▸ **Your task**
After locating the line that contains "Outlined on this slice (rectangle" in the data below, set down exactly that line and each one after it through the line that contains "CT including the spine, one axial slice;", and nothing more.

▸ **Data provided**
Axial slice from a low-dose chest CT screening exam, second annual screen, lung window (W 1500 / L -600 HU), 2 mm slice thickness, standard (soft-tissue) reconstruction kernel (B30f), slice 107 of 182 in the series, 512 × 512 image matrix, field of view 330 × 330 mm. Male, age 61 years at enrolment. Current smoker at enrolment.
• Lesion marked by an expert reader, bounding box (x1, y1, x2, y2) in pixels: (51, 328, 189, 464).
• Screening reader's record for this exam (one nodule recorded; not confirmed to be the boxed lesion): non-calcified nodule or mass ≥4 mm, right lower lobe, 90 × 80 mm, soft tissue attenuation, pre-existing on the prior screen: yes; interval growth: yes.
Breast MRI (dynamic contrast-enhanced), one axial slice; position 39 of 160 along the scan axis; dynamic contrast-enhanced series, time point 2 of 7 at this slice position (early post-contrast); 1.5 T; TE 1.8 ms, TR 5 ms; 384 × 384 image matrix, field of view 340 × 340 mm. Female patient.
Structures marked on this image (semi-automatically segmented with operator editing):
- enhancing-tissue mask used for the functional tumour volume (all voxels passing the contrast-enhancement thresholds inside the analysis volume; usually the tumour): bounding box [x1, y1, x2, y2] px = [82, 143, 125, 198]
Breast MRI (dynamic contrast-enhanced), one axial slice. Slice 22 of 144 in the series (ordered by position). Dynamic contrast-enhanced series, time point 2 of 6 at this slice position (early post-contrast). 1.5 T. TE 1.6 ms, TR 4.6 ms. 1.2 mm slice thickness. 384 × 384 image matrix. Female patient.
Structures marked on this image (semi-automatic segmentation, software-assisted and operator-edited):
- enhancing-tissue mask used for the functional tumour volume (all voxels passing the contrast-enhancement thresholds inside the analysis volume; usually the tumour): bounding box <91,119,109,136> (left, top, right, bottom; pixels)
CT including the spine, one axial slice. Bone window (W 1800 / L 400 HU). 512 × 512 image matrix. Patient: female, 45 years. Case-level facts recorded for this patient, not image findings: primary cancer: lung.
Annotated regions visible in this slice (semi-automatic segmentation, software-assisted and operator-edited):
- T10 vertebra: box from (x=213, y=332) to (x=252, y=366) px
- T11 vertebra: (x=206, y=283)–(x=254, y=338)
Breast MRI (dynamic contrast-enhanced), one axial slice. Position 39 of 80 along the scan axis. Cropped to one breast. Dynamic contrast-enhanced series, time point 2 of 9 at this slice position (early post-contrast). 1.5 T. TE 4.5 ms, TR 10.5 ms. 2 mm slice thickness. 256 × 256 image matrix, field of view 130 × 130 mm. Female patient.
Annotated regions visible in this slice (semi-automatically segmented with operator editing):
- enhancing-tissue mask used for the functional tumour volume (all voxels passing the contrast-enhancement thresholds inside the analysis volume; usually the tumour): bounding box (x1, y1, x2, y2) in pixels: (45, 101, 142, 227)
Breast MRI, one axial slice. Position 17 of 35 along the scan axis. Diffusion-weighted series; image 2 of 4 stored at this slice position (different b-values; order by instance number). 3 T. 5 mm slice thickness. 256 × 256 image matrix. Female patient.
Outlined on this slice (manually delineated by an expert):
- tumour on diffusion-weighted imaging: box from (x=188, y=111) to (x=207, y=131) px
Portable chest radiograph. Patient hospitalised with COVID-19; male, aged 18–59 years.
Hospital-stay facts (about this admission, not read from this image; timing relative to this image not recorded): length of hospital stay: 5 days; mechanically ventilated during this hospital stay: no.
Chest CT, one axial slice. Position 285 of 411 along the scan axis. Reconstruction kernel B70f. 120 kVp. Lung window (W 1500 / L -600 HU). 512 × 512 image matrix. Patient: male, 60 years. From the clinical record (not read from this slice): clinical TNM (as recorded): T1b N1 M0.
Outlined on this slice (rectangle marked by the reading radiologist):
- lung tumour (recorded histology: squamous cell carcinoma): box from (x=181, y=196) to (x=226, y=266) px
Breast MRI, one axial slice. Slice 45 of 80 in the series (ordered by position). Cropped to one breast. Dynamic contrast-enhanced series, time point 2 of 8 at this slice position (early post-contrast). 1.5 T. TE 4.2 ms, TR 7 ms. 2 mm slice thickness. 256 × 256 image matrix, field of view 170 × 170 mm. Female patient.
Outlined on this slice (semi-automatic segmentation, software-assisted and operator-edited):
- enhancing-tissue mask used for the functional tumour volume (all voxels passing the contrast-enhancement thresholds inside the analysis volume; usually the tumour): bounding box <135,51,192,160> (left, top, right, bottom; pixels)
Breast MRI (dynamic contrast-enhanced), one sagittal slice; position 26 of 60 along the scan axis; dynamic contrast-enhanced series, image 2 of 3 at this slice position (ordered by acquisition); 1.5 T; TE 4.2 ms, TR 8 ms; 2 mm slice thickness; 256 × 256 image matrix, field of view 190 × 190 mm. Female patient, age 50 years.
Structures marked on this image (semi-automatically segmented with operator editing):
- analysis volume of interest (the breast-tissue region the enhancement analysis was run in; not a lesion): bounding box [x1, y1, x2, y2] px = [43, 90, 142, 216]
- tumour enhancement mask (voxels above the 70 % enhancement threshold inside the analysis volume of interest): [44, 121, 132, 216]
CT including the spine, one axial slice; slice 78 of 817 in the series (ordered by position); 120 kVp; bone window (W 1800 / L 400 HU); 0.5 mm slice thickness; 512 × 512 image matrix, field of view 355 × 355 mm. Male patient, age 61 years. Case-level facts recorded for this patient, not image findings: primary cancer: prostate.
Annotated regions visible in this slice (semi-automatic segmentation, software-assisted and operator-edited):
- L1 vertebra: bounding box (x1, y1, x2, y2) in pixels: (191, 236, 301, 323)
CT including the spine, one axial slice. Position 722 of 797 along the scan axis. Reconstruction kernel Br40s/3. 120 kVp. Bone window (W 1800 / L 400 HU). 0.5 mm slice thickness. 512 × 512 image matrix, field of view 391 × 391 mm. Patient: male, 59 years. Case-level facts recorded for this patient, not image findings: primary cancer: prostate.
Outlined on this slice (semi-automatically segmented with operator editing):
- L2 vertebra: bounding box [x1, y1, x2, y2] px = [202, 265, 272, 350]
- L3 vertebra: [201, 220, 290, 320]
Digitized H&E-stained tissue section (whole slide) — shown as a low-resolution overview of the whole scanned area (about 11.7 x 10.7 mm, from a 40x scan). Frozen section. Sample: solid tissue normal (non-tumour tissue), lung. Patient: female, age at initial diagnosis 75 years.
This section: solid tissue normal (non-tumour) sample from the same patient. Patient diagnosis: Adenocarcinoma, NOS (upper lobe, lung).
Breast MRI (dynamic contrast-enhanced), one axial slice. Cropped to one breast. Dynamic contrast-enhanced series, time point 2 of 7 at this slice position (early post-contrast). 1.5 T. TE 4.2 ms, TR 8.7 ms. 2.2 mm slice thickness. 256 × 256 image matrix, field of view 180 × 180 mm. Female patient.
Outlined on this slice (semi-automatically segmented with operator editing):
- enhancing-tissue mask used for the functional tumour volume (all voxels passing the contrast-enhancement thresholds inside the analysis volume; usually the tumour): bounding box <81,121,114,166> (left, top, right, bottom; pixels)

▸ **Solution**
Outlined on this slice (rectangle marked by the reading radiologist):
- lung tumour (recorded histology: squamous cell carcinoma): box from (x=181, y=196) to (x=226, y=266) px
Breast MRI, one axial slice. Slice 45 of 80 in the series (ordered by position). Cropped to one breast. Dynamic contrast-enhanced series, time point 2 of 8 at this slice position (early post-contrast). 1.5 T. TE 4.2 ms, TR 7 ms. 2 mm slice thickness. 256 × 256 image matrix, field of view 170 × 170 mm. Female patient.
Outlined on this slice (semi-automatic segmentation, software-assisted and operator-edited):
- enhancing-tissue mask used for the functional tumour volume (all voxels passing the contrast-enhancement thresholds inside the analysis volume; usually the tumour): bounding box <135,51,192,160> (left, top, right, bottom; pixels)
Breast MRI (dynamic contrast-enhanced), one sagittal slice; position 26 of 60 along the scan axis; dynamic contrast-enhanced series, image 2 of 3 at this slice position (ordered by acquisition); 1.5 T; TE 4.2 ms, TR 8 ms; 2 mm slice thickness; 256 × 256 image matrix, field of view 190 × 190 mm. Female patient, age 50 years.
Structures marked on this image (semi-automatically segmented with operator editing):
- analysis volume of interest (the breast-tissue region the enhancement analysis was run in; not a lesion): bounding box [x1, y1, x2, y2] px = [43, 90, 142, 216]
- tumour enhancement mask (voxels above the 70 % enhancement threshold inside the analysis volume of interest): [44, 121, 132, 216]
CT including the spine, one axial slice; slice 78 of 817 in the series (ordered by position); 120 kVp; bone window (W 1800 / L 400 HU); 0.5 mm slice thickness; 512 × 512 image matrix, field of view 355 × 355 mm. Male patient, age 61 years. Case-level facts recorded for this patient, not image findings: primary cancer: prostate.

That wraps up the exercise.